- _INFORMATION GIVEN_:

■ ■ ■ ■ ■ ■ ■

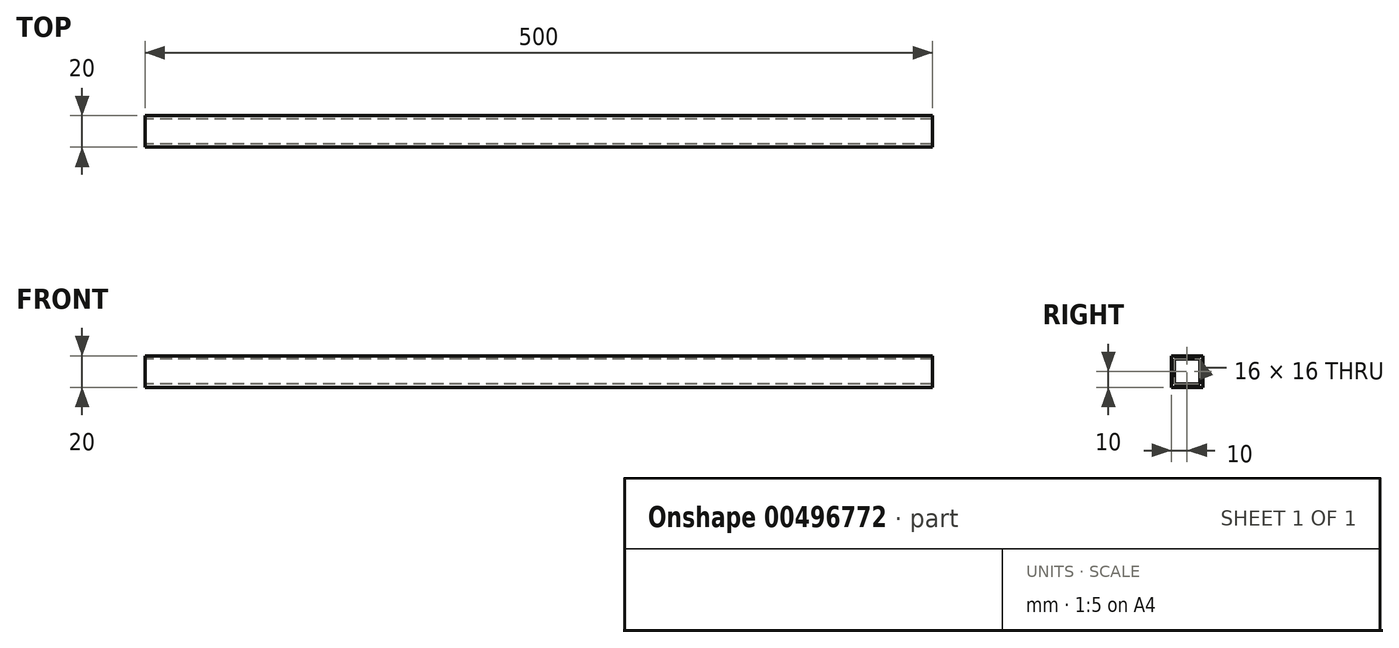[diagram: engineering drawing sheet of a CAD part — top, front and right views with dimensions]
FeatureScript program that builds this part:
annotation { "Feature Type Name" : "Feature", "Feature Type Description" : "" }
export const myFeature = defineFeature(function(context is Context, id is Id, definition is map)
    precondition{}
    {
        {
            var Q0;
            Q0=qCreatedBy(makeId("Right.planeOp"),FACE);
            var sketch = newSketch(context, id + "F0", { "sketchPlane" : qUnion([Q0])});
            skLineSegment(sketch, "E0.bottom", {"start": v(8, -8) * mm, "end": v(-8, -8) * mm});
            skLineSegment(sketch, "E0.top", {"start": v(8, 8) * mm, "end": v(-8, 8) * mm});
            skLineSegment(sketch, "E0.left", {"start": v(8, -8) * mm, "end": v(8, 8) * mm});
            skLineSegment(sketch, "E0.right", {"start": v(-8, -8) * mm, "end": v(-8, 8) * mm});
            skPoint(sketch, "E0.middle", {"position": v(0, 0) * mm});
            skLineSegment(sketch, "E1.bottom", {"start": v(10, -10) * mm, "end": v(-10, -10) * mm});
            skLineSegment(sketch, "E1.top", {"start": v(10, 10) * mm, "end": v(-10, 10) * mm});
            skLineSegment(sketch, "E1.left", {"start": v(10, -10) * mm, "end": v(10, 10) * mm});
            skLineSegment(sketch, "E1.right", {"start": v(-10, -10) * mm, "end": v(-10, 10) * mm});
            skSolve(sketch);
        }
        {
            var Q0;
            Q0=makeQuery(id+"F0.imprint","IMPRINT",FACE,{"disambiguationData":[TD([[makeQuery(id+"F0.imprint","IMPRINT",EDGE,{"derivedFrom":sQuery(id+"F0.wireOp",EDGE,"E0.bottom")}),1.0]])]});
            extrude(context, id + "F1", {"entities" : qUnion([Q0]), "depth" : 500 * mm, "offsetDistance" : 25 * mm});
        }
    });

■ ■ ■ ■ ■ ■ ■

- _WHAT YOU HAVE TO DO_: List each line of the records that contains the string "left", copying every such line in full.

- _ANSWER TO THIS PROBLEM_:
            skLineSegment(sketch, "E0.left", {"start": v(8, -8) * mm, "end": v(8, 8) * mm});
            skLineSegment(sketch, "E1.left", {"start": v(10, -10) * mm, "end": v(10, 10) * mm});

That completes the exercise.